TASKS FOR THIS EXERCISE →
1) In the passage on cross-channel retail, what is described as the most common cross-channel activity among consumers today?
2) Print everything in the passage on cross-channel retail from "But new channels, along" down to "this business problem.".
3) Proceed with the passage on cross-channel retail, continuing it from its last sentence.

However, with these new cross-channel opportunities come new challenges, and perhaps going somewhat unnoticed and unattended is the impact to store operations. Perhaps the most common cross-channel activity among consumers today involves completing research online prior to making a purchase in the store, but a number of other permutations have materialized to keep customers happy—and sales on the books:

• Buy online/pick up in store;
• Buy anywhere/ship from store to home;
• Buy online/transfer to store for pick up;
• Research online/reserve in store;
• Buy online/return to store; and
• Endless aisle buy in store/ship to store or home

But new channels, along with new services, bring new challenges. Retailers need new and improved store systems and processes in place to address this business problem.

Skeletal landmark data
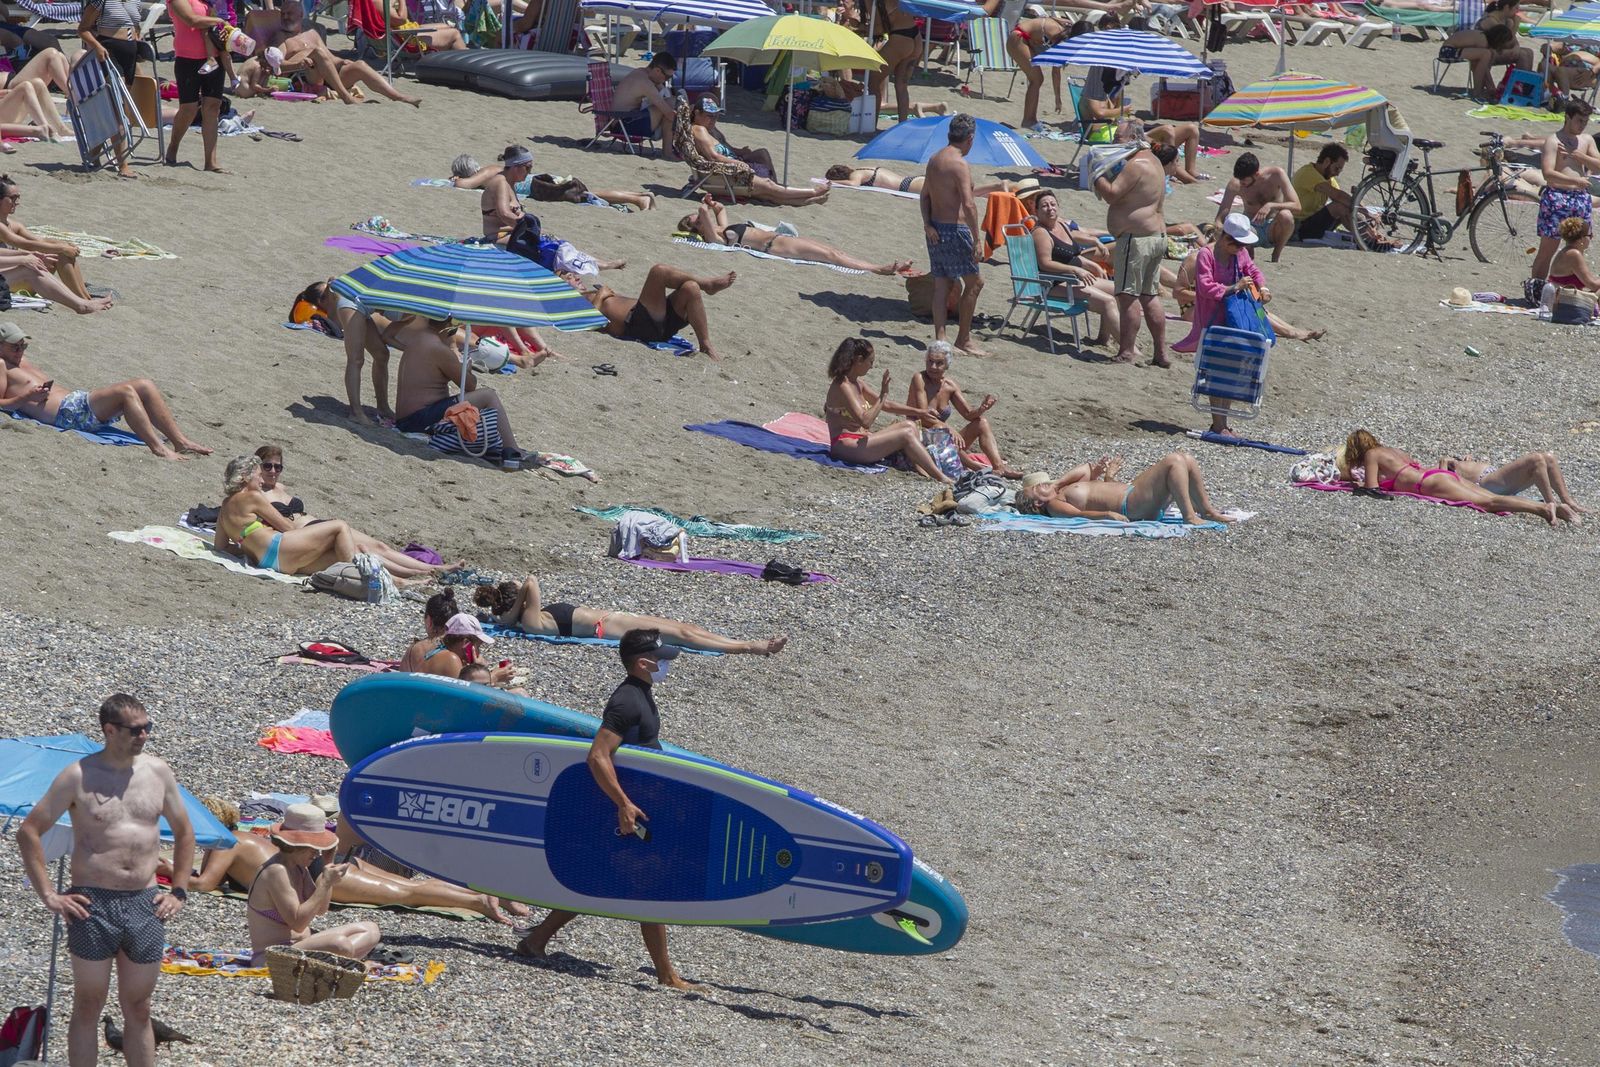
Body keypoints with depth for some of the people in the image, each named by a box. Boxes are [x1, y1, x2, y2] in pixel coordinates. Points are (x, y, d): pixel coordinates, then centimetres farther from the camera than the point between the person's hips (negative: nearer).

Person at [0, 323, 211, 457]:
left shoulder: (21, 361, 28)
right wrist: (26, 398, -19)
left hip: (76, 401, 11)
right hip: (66, 414, -11)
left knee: (144, 386, -4)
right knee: (125, 391, -29)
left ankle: (180, 441, -9)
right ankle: (158, 448, -34)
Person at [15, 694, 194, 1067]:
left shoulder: (157, 772, 7)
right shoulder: (78, 776, -5)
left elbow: (184, 832, 20)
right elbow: (29, 832, -2)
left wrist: (179, 891, 12)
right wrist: (48, 896, -6)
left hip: (145, 905, 4)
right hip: (93, 904, -3)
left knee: (138, 1009, 10)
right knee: (88, 1006, 2)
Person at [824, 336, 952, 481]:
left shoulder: (857, 384, 13)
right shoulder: (842, 387, -17)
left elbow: (885, 405, 23)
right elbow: (865, 421, -25)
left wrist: (918, 412, 19)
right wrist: (883, 394, -21)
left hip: (858, 440, 10)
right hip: (845, 446, -10)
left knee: (909, 426, 7)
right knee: (905, 435, -15)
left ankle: (923, 473, -6)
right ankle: (941, 479, -15)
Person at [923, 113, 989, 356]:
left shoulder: (934, 160, 10)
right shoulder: (960, 165, -17)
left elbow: (925, 195, 10)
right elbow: (968, 205, -23)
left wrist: (927, 223, -2)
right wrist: (976, 240, -20)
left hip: (935, 230, 8)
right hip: (954, 229, -8)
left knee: (941, 284, 10)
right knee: (973, 283, 4)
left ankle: (939, 339, 7)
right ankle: (963, 339, 7)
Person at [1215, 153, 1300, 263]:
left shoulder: (1276, 174, -16)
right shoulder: (1235, 185, -13)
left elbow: (1296, 206, -19)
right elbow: (1220, 218, -13)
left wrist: (1270, 205, -34)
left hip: (1272, 228, 0)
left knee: (1285, 215, -36)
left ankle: (1276, 257, -11)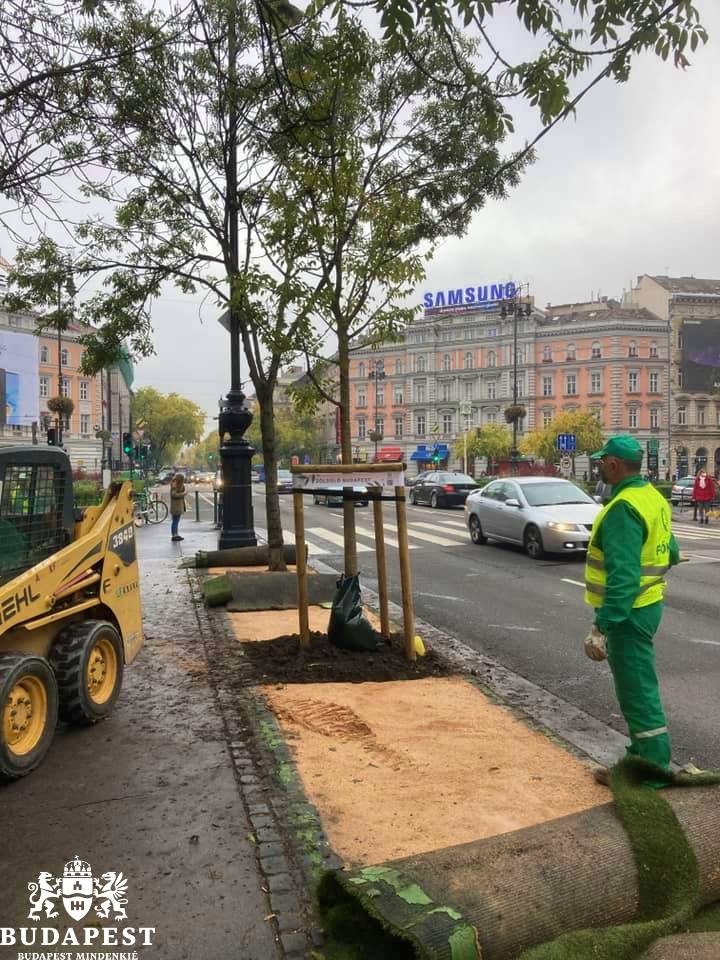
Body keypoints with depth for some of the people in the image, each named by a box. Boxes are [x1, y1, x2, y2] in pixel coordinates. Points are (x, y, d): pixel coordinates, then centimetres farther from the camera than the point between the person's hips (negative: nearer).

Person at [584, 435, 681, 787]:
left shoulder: (623, 508, -23)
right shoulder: (653, 497, 7)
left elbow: (623, 576, -29)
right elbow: (671, 554, 18)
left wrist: (602, 627, -29)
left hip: (629, 613, -10)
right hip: (647, 605, 10)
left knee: (637, 692, 1)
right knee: (639, 687, 19)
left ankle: (652, 771, 12)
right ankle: (641, 759, 31)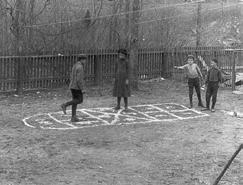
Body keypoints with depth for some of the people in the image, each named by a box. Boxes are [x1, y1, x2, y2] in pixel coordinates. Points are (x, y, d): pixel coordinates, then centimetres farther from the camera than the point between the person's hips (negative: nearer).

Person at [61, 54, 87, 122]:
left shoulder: (75, 66, 15)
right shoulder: (80, 67, -16)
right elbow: (79, 79, -22)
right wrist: (82, 89, -20)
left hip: (72, 86, 10)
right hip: (77, 87, -10)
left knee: (75, 101, 7)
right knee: (80, 100, -3)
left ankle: (73, 117, 4)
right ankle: (65, 105, -12)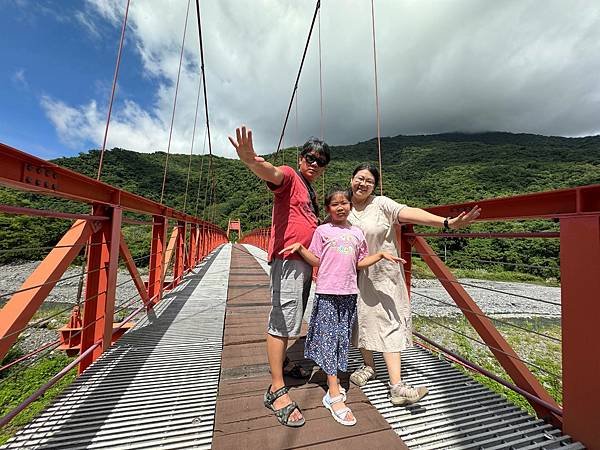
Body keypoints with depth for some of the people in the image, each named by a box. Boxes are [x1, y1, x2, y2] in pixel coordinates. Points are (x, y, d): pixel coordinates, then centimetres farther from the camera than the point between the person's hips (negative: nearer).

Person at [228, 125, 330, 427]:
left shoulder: (310, 191, 23)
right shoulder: (289, 176, -3)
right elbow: (271, 173, -27)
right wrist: (251, 161, -47)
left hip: (306, 261, 9)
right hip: (288, 258, -9)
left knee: (290, 320, 19)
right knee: (281, 321, -4)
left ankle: (282, 363, 37)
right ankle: (276, 391, 8)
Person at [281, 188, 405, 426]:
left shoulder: (357, 232, 11)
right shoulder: (322, 230, 0)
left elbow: (360, 262, 14)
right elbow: (315, 261, -1)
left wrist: (382, 254, 6)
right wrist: (300, 248, -15)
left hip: (349, 292, 4)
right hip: (327, 292, -4)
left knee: (342, 338, 12)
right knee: (329, 338, 0)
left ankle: (333, 381, 31)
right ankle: (334, 396, 11)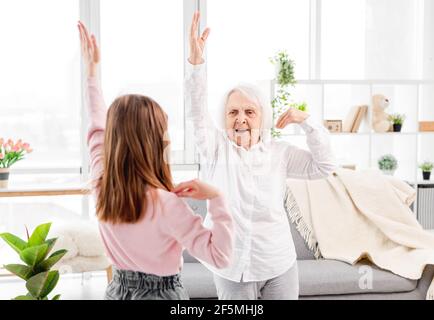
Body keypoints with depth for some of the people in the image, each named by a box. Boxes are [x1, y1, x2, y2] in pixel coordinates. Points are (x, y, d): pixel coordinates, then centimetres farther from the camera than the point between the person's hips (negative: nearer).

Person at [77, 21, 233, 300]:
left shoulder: (102, 186, -11)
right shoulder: (165, 203, -28)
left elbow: (98, 128, 6)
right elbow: (220, 256, -29)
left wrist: (92, 70, 14)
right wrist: (216, 198, -27)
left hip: (119, 289, 4)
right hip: (162, 292, -4)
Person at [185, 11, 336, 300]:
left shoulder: (279, 152, 1)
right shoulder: (215, 146, -4)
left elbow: (324, 166, -2)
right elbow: (197, 110, -18)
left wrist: (306, 121, -10)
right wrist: (196, 61, -32)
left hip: (279, 265, 1)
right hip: (232, 266, -1)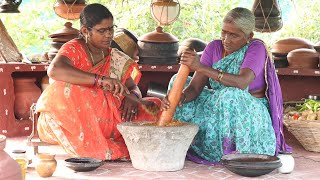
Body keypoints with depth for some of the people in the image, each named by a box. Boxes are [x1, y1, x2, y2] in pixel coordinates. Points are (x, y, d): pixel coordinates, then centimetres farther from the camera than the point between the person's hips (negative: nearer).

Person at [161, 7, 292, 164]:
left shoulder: (256, 48, -15)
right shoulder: (214, 48, -2)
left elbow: (241, 83, -34)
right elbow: (195, 87, -8)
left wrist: (201, 67, -37)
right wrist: (181, 97, -32)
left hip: (251, 110, -6)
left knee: (230, 95, -37)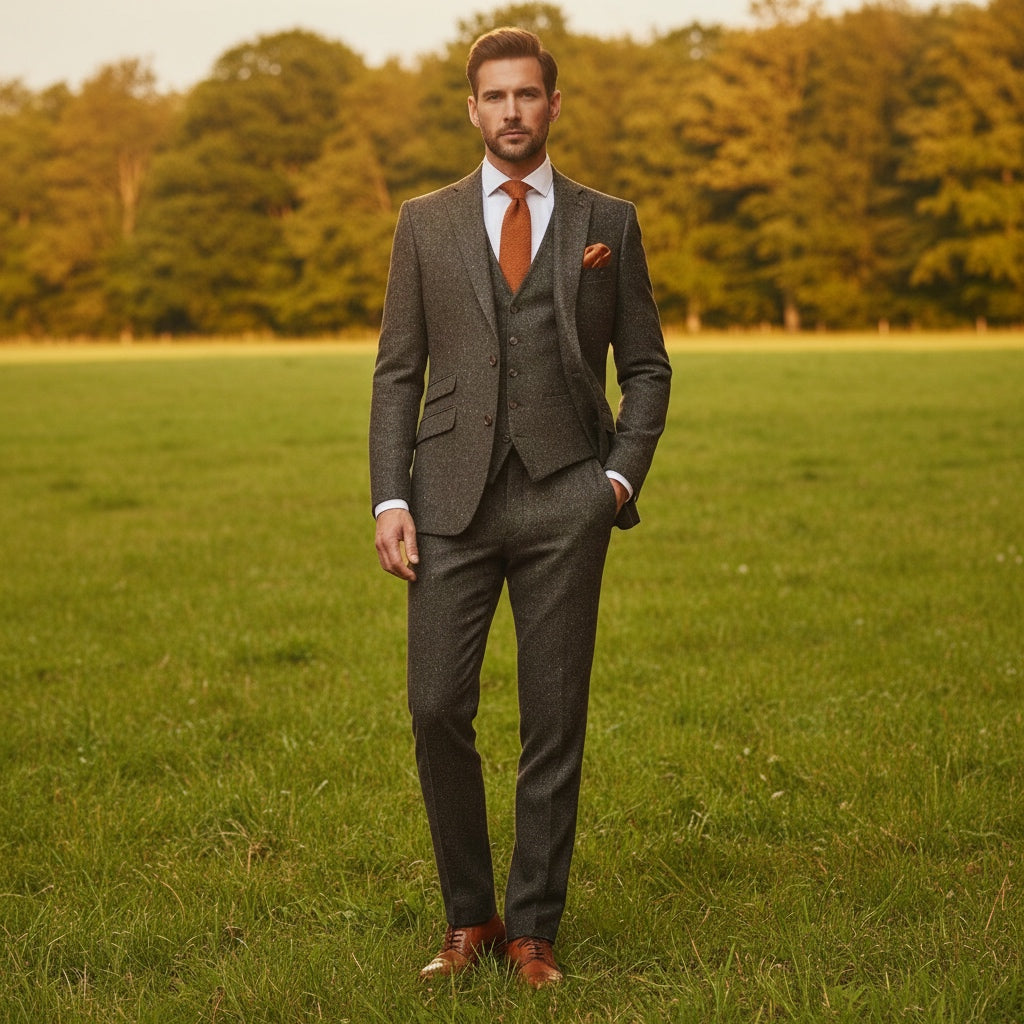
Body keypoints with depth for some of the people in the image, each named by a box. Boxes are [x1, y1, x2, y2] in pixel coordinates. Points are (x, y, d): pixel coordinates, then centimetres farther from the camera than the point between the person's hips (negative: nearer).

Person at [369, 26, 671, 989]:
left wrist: (621, 477, -1)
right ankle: (469, 918, 13)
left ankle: (532, 929, 13)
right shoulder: (425, 222, 11)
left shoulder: (608, 221, 9)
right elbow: (397, 371, 9)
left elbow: (646, 366, 12)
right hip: (453, 496, 1)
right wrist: (389, 499, -2)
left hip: (564, 500, 0)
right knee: (437, 709, -5)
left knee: (554, 723, 2)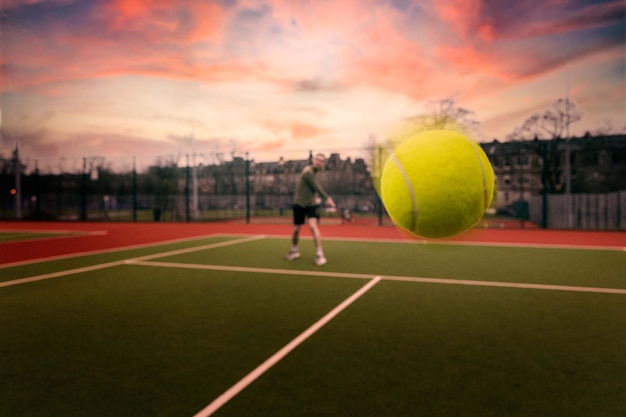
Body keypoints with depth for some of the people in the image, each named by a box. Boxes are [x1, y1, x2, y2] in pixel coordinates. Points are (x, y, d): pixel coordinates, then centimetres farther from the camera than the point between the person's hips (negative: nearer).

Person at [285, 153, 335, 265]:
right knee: (296, 230, 7)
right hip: (299, 204, -4)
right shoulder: (308, 171, -18)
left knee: (313, 226, -17)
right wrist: (327, 198, -16)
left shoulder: (314, 172, 5)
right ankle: (294, 250, 32)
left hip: (311, 204, 4)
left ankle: (319, 254, -16)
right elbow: (317, 188, -18)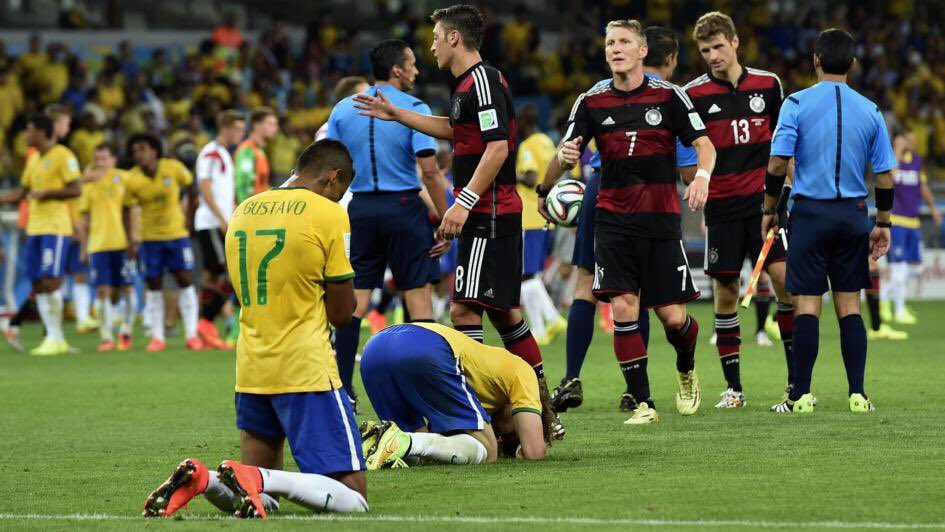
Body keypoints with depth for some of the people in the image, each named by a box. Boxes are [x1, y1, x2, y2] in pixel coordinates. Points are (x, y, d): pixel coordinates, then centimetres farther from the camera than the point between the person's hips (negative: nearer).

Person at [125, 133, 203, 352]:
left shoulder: (173, 168, -13)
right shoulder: (132, 180, -13)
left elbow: (190, 186, 5)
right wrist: (131, 239, -8)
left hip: (177, 234, 0)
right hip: (149, 238, 0)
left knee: (185, 281, -2)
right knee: (153, 286, 1)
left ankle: (191, 334, 3)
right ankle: (157, 337, 8)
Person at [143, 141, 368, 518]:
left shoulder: (243, 211, 11)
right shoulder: (328, 215, -7)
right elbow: (341, 314, -5)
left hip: (251, 372, 6)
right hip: (306, 371, -6)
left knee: (261, 500, 18)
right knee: (353, 498, -4)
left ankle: (200, 480, -12)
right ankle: (259, 479, -26)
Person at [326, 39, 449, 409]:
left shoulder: (343, 110, 6)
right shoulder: (414, 109, -7)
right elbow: (429, 171, -11)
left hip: (360, 209, 4)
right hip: (404, 207, -4)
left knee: (354, 299, 3)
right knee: (419, 296, 1)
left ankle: (341, 388, 0)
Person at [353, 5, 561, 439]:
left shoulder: (483, 81, -14)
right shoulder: (465, 85, 16)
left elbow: (497, 146, -22)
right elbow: (455, 130, 36)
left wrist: (464, 202, -24)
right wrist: (396, 115, 39)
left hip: (490, 215, -10)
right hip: (488, 217, 10)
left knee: (464, 308, -13)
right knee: (503, 311, 13)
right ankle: (542, 410, 17)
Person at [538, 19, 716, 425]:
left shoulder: (668, 96, 0)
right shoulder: (591, 102, 4)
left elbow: (703, 144, -1)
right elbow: (568, 153, 5)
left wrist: (702, 176, -20)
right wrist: (563, 157, -18)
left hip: (661, 219, -1)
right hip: (613, 220, 1)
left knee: (672, 316, -2)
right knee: (623, 309, -11)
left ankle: (686, 370, 31)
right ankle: (642, 402, -4)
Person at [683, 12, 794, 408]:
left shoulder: (767, 84, 5)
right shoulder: (693, 94, -1)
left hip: (763, 200, 1)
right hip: (722, 206, -1)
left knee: (784, 279, -9)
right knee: (725, 291, 0)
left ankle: (797, 379, -1)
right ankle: (733, 387, 9)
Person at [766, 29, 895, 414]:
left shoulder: (797, 104, -5)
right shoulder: (870, 111, 3)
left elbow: (777, 163, -9)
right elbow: (885, 176, 5)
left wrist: (769, 210, 4)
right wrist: (882, 224, 14)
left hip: (810, 212, -2)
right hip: (853, 215, 2)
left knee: (807, 305, 0)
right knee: (849, 305, 7)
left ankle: (801, 396, -1)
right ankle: (858, 394, 4)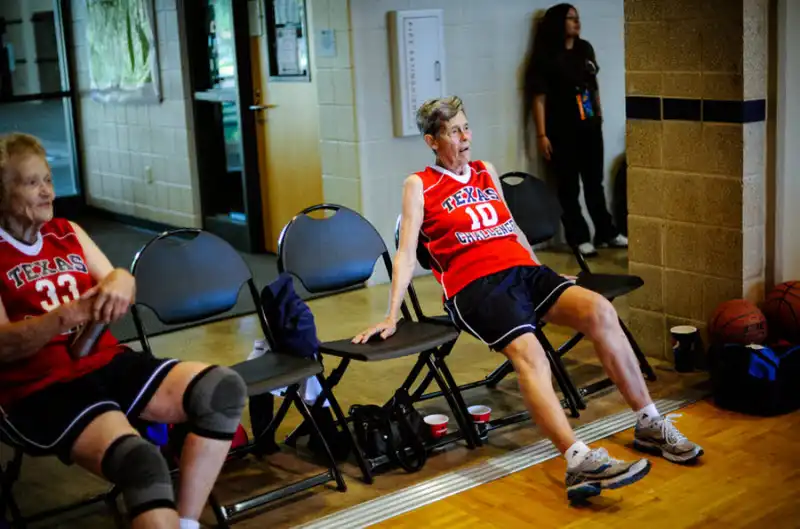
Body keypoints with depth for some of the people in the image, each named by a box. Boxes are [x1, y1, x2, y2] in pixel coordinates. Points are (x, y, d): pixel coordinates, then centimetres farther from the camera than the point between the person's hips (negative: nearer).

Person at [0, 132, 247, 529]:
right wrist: (70, 314, -28)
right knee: (141, 462, -34)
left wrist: (121, 282, -14)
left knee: (222, 388, -15)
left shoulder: (68, 233, 15)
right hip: (40, 388, -6)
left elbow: (118, 291, 12)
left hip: (107, 364, 7)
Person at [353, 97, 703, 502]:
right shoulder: (419, 185, 10)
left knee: (599, 310, -22)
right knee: (528, 352, -34)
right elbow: (406, 252, 2)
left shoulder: (486, 172, 26)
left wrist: (544, 272, 35)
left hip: (523, 269, 5)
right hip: (475, 284, -5)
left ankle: (650, 424, -13)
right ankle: (579, 462, -48)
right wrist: (391, 316, -6)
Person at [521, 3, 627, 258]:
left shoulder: (585, 48, 7)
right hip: (562, 132, -6)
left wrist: (599, 114, 18)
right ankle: (579, 238, 14)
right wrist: (542, 135, -18)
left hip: (590, 128, 6)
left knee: (595, 182, 14)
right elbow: (538, 98, -14)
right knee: (569, 187, 4)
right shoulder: (545, 57, -11)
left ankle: (606, 233, 25)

WRITTEN ANSWERS →
1) Completing research online before making a purchase in the store.

2)
But new channels, along with new services, bring new challenges. Retailers need new and improved store systems and processes in place to address this business problem.

3)
To transform a store from simply being an end-point in the supply chain and a gateway for the in-store shopper into a fully functional “node” in the supply chain, the following technology capabilities must exist:

• Inventory Management: Tightly managing the flow of merchandise into the retail store is the first step in improving inventory accuracy, which is the life-blood of any cross-channel retail enablement initiative. Retailers should look for solutions that offer the ability to receive goods into the store electronically and perform and audit quality inspections. For retailers that receive shipments directly from external vendors, they should also look for the flexibility to print store specific price tickets at the point of receipt.

• Order Fulfillment: Both cross-channel and endless-aisle initiatives involve better leveraging inventory assets residing at the store to fulfill customer orders. This approach ensures sales opportunities are not lost and takes advantage of the most cost-effective fulfillment strategy. Retailers should look for the ability to negotiate and accept orders being fulfilled from their store locations as well as direct store associates to pull merchandise from the retail shelves efficiently and either pack and ship, or hold, depending on the customer-delivery model.

For goods being shipped to other store locations for pick-up or direct to the consumer’s home, retailers will require the ability to leverage common parcel carriers dynamically to perform rate shopping, generate shipping labels and documentation, track the shipments, and possibly capture electronic signatures for proof of delivery.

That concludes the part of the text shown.